The biography’s final chapters chronicle the reversal of Catherine’s liberal ideals in the face of the French Revolution, illustrating the theme of The Dynamic Between Personal Ideals and Structures of Power. The same empress who corresponded with Voltaire and hosted Diderot became a reactionary censor, banning the work of Alexander Radishchev. His book, A Journey from St. Petersburg to Moscow (1790), which condemned the evils of serfdom, mirrored sentiments Catherine herself had expressed in her Nakaz. Her reaction, however, was fury; she branded its author “a rabble-rouser, worse than Pugachev” (552). The Pugachev rebellion had already exposed the fragility of social order, but the regicide in France confirmed her deepest fears of anarchy. Consequently, her foreign policy shifted from a theoretical opposition to Jacobinism to a practical subjugation of Poland, an act she justified as containing the spread of revolutionary “madness.” The destruction of Poland thus becomes Massie’s final demonstration of how the imperative to maintain autocratic power crushed Catherine’s earlier Enlightenment convictions.


Through its narrative structure, the biography brings Catherine’s story to a definitive close, weighing her achievements against her personal and political contradictions.
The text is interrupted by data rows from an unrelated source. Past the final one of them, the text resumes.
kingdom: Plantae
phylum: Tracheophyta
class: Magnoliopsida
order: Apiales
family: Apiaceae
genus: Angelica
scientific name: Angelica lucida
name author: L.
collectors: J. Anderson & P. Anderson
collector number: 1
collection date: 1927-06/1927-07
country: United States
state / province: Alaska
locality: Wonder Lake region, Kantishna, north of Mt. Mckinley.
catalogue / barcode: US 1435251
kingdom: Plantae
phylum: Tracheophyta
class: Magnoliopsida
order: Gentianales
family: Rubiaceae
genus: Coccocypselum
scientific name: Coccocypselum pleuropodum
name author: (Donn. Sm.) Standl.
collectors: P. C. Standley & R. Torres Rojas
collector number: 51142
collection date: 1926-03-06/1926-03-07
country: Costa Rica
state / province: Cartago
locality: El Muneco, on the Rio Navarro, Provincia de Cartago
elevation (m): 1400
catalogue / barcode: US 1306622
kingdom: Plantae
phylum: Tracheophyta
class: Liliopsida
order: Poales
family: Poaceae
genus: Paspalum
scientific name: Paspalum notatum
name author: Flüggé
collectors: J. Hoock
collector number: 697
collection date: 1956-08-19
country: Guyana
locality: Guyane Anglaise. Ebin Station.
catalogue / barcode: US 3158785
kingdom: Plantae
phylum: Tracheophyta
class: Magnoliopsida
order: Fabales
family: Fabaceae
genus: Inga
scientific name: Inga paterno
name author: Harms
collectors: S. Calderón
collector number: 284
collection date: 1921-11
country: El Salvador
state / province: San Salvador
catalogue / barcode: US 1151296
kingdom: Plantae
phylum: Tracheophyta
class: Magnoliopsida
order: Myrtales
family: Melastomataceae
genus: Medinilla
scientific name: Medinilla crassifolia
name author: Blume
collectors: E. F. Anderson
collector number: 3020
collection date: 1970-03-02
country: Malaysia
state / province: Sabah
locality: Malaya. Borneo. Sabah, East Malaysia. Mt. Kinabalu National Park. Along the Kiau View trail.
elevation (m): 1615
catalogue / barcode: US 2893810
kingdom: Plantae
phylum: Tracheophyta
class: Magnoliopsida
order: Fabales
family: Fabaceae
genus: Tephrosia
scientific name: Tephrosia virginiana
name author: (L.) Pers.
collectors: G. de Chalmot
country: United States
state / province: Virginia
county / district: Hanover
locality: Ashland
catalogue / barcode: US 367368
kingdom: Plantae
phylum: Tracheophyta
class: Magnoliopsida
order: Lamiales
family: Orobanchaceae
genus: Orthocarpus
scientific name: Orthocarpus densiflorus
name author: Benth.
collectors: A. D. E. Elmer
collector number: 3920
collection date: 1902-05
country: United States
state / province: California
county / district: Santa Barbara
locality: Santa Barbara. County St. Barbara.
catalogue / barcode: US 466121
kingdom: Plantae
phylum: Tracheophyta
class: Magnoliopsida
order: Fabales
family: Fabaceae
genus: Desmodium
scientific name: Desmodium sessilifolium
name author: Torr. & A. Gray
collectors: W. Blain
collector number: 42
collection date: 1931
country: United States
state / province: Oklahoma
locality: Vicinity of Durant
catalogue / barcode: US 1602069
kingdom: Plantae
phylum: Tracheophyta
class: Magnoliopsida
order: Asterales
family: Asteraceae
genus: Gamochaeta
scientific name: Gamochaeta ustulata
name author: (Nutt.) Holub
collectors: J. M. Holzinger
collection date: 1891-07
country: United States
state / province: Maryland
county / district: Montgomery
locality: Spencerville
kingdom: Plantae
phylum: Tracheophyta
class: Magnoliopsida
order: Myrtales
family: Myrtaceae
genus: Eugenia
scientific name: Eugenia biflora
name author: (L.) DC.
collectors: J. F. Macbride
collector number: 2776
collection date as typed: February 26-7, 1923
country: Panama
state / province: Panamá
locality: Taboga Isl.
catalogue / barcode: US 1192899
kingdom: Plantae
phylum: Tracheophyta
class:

The failure of the Swedish betrothal and Catherine’s subsequent stroke depict the biological decay of a formidable political will. Her death acts as a narrative trigger for Paul’s immediate and symbolic revenge: the exhumation of Peter III and the public humiliation of Alexis Orlov. This act is a final, bitter commentary on the dynastic insecurity that haunted Catherine’s reign. In his final assessment, Massie returns to the opening parallel with Peter the Great, framing Catherine’s legacy compassionately, in the context of her transformative impact on Russia. By concluding with an anecdote of the empress playing games, the biography reinforces its dual focus, leaving the reader with an image that reconciles the powerful ruler with the individual woman.